RECORD SET Start Marker

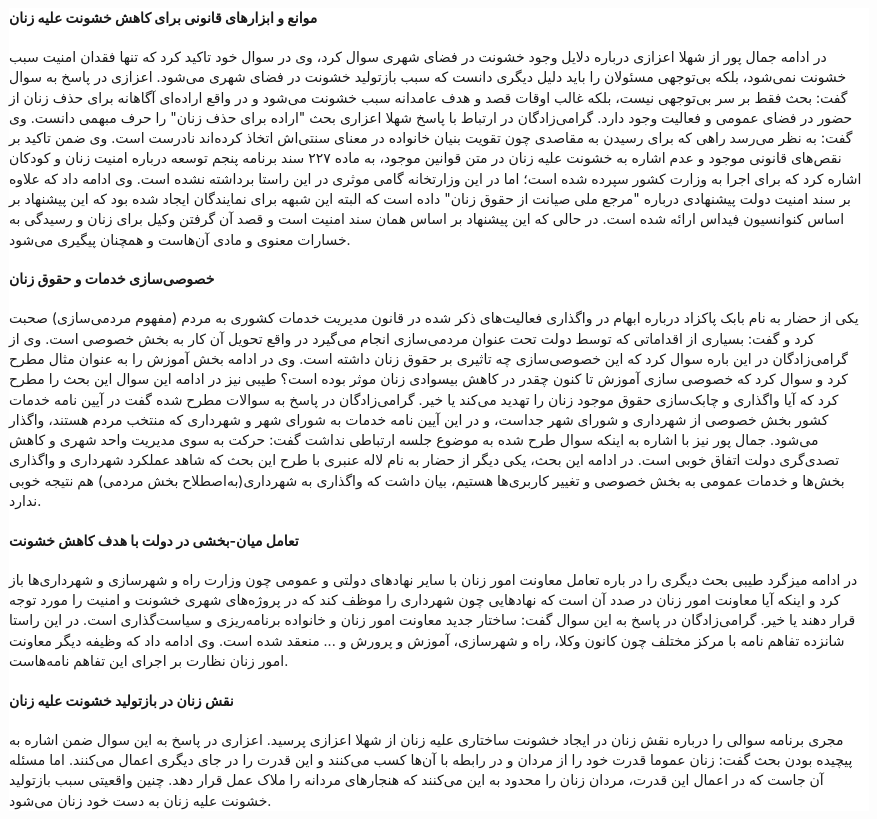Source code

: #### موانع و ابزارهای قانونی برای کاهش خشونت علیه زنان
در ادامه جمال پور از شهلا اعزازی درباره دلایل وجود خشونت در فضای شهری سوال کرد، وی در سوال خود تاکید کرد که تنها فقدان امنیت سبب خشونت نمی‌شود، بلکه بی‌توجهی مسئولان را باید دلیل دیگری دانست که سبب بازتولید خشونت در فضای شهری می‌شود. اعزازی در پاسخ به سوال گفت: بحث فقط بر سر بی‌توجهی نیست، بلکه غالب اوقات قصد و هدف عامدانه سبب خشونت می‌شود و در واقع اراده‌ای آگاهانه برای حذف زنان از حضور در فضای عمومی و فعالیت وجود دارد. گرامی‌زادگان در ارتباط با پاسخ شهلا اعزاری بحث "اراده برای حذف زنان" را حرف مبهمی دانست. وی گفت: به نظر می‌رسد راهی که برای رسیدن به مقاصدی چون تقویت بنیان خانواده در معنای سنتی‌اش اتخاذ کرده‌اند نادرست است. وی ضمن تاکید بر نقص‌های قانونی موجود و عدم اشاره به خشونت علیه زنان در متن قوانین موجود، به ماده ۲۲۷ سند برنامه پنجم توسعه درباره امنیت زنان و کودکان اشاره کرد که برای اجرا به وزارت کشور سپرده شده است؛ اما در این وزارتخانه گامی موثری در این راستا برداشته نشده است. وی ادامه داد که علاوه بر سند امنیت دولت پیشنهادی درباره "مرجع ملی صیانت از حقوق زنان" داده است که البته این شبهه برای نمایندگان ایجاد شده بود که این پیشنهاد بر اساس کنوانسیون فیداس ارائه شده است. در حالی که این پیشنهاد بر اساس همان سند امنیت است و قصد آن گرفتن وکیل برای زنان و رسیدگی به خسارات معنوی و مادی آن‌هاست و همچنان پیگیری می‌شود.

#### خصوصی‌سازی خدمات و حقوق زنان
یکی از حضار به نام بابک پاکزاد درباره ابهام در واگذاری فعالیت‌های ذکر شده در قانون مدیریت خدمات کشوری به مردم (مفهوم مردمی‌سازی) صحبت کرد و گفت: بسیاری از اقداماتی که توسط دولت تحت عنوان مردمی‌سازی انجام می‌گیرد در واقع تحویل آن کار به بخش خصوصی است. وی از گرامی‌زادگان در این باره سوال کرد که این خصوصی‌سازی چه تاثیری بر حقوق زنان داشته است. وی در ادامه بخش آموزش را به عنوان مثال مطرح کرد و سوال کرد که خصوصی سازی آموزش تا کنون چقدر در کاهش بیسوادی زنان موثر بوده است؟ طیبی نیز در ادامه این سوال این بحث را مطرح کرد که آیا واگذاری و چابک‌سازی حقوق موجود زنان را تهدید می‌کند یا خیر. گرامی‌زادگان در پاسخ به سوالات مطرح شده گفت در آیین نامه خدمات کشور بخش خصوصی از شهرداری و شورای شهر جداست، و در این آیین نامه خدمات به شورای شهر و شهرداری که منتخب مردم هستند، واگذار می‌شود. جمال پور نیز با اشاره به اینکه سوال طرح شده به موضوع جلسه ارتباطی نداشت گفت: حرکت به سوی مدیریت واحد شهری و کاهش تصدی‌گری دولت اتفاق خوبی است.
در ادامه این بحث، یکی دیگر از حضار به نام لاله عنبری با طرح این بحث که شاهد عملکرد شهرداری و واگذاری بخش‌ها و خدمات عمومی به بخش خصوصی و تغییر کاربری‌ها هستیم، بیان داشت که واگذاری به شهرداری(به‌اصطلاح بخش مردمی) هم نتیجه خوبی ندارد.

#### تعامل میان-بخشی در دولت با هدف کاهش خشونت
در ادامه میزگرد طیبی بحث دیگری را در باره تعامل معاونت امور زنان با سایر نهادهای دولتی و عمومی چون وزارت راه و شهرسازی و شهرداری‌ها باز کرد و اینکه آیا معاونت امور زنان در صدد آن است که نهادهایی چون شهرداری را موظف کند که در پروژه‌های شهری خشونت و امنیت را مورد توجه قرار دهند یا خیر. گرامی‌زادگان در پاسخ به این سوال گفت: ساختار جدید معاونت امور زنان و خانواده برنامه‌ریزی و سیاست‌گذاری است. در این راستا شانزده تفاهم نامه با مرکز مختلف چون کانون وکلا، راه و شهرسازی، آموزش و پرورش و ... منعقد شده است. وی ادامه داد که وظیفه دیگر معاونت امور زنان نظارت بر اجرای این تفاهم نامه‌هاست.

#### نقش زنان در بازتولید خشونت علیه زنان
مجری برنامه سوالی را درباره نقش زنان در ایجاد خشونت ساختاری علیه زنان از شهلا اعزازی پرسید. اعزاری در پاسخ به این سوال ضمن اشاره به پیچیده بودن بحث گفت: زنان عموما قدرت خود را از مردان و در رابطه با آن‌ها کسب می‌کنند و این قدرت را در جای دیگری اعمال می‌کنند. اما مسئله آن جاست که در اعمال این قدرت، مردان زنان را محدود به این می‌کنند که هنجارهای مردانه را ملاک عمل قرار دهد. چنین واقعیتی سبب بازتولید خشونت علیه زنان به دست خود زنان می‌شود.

RECORD SET End Marker

**TASK TO COMPLETE**
Pictures do not belong in the copy. Repeat only the lines from the top of the records through the line containing "کاهش خشونت علیه زنان".

**EXPECTED ANSWER**
Source code

: #### موانع و ابزارهای قانونی برای کاهش خشونت علیه زنان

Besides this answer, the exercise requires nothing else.